# Task
Give the listing below again exactly, but without any of its pictures.

Start of The data

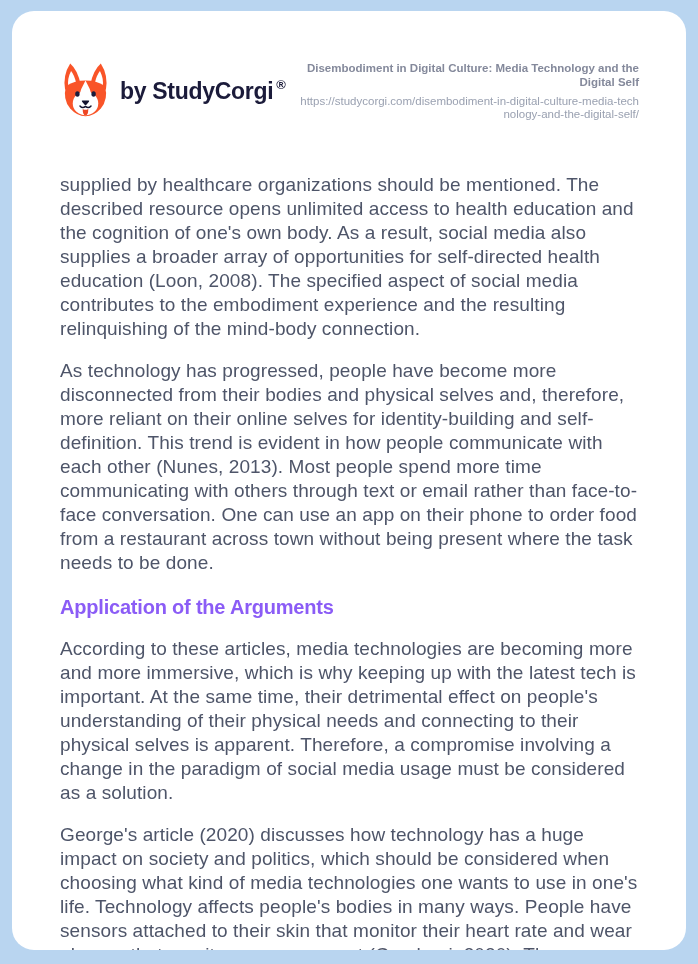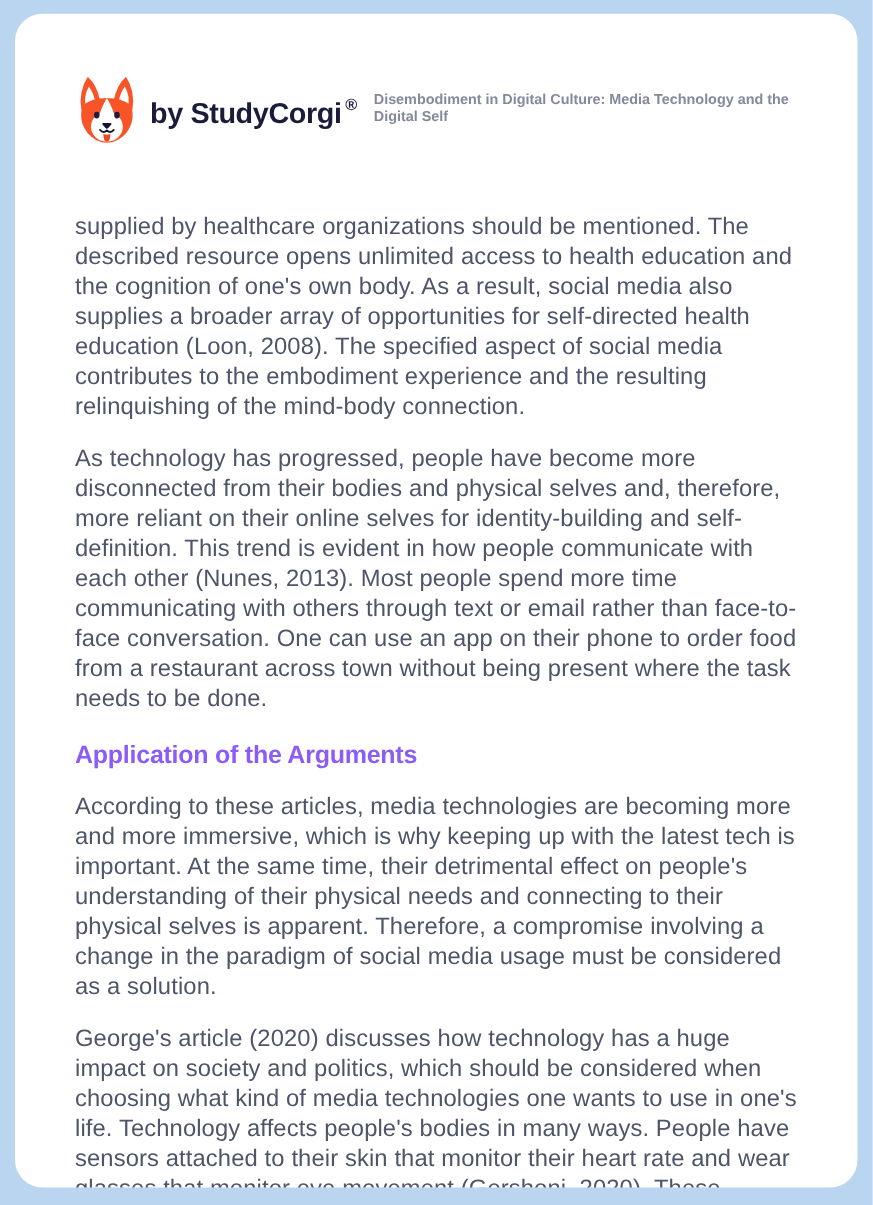--- a/index.html
+++ b/index.html
@@ -58,6 +58,7 @@
   }
   .source {
     width: 340px;
+    text-align: right;
     flex: 0 0 auto;
   }
   .source-title {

End of The data

# Reply to the exercise
--- a/index.html
+++ b/index.html
@@ -58,6 +58,7 @@
   }
   .source {
     width: 340px;
+    text-align: right;
     flex: 0 0 auto;
   }
   .source-title {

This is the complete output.